Marcus Murphy

Personal information
- Full name: Marcus Montagu Murphy
- Date of birth: 16 November 1914
- Place of birth: Tavistock, England
- Date of death: August 2007 (aged 92)
- Place of death: Wisbech, England
- Position: Inside forward

Senior career*
- Years: Team / Apps / (Gls)
- St Austell
- Plymouth & Stonehouse Gas
- Plymouth United
- → Middlesbrough (guest)
- 1946–1948: Plymouth Argyle / 15 / (1)
- 1948–1949: Chelmsford City / 12 / (5)
- Wisbech Town

= Marcus Murphy (footballer) =

English footballer (1914–2007)

Marcus Montagu Murphy (14 November 1914 – August 2007) was an English footballer who played as an inside forward.

==Career==
Murphy's early career was spent in South West England with St Austell, Plymouth & Stonehouse Gas and Plymouth United.
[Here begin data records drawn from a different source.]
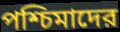
পশ্চিমাদের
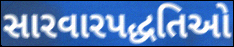
સારવારપદ્ધતિઓ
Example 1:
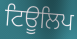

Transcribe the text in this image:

ਟਿਊਲਿਪ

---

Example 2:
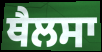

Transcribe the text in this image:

ਥੈਲਸਾ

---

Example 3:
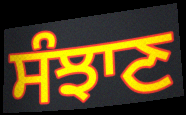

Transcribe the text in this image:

ਸੰਝਾਣ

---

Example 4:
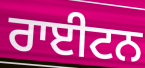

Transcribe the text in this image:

ਰਾਈਟਨ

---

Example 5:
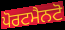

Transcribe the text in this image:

ਪੋਰਟਮੈਨਟੋ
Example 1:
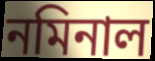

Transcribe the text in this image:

নমিনাল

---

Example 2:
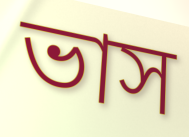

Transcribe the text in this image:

ভাস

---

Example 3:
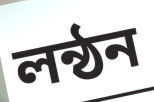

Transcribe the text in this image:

লন্ঠন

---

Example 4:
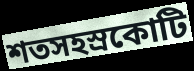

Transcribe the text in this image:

শতসহস্রকোটি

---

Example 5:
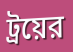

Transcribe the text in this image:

ট্রয়ের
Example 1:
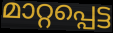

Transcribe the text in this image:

മാറ്റപ്പെട്ട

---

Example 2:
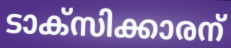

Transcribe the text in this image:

ടാക്സിക്കാരന്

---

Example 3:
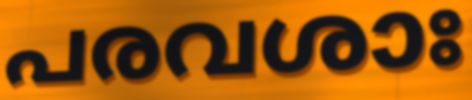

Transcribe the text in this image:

പരവശാഃ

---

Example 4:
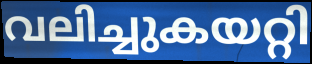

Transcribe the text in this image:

വലിച്ചുകയറ്റി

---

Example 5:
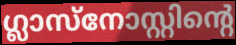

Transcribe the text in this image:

ഗ്ലാസ്നോസ്റ്റിന്റെ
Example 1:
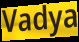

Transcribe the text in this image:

Vadya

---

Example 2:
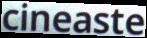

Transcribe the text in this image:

cineaste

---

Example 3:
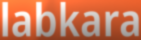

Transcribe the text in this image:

labkara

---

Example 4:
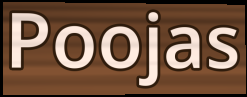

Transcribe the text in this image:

Poojas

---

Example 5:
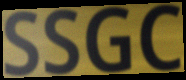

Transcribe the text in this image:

SSGC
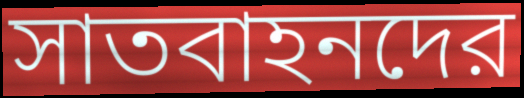
সাতবাহনদের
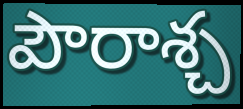
పౌరాశ్చ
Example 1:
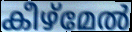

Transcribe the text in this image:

കീഴ്മേൽ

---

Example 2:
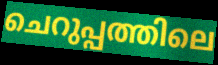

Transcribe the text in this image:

ചെറുപ്പത്തിലെ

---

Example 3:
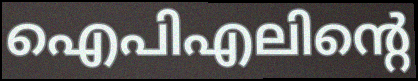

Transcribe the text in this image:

ഐപിഎലിന്റെ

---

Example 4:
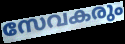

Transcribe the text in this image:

സേവകരും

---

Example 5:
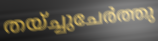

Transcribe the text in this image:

തയ്ച്ചുചേർത്തു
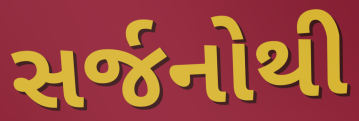
સર્જનોથી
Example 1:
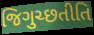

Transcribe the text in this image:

જિગુચ્છતીતિ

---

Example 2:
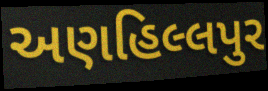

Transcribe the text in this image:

અણહિલ્લપુર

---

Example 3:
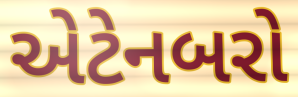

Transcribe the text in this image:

એટેનબરો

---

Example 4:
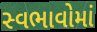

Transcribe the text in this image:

સ્વભાવોમાં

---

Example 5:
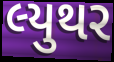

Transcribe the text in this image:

લ્યુથર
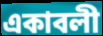
একাবলী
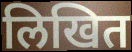
लिखित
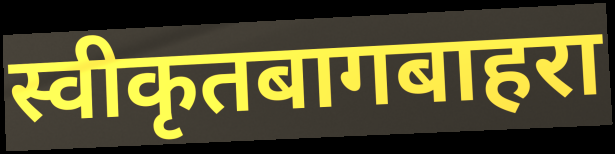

During World War II, Murphy guested for Middlesbrough, before returning to Plymouth to sign for Plymouth Argyle. At Plymouth, Murphy made 15 Football League appearances for the club, scoring once. In 1948, following a period in Plymouth's reserves, Murphy signed for Chelmsford City. In 1949, Murphy signed for Wisbech Town after he wasn't retained by Chelmsford.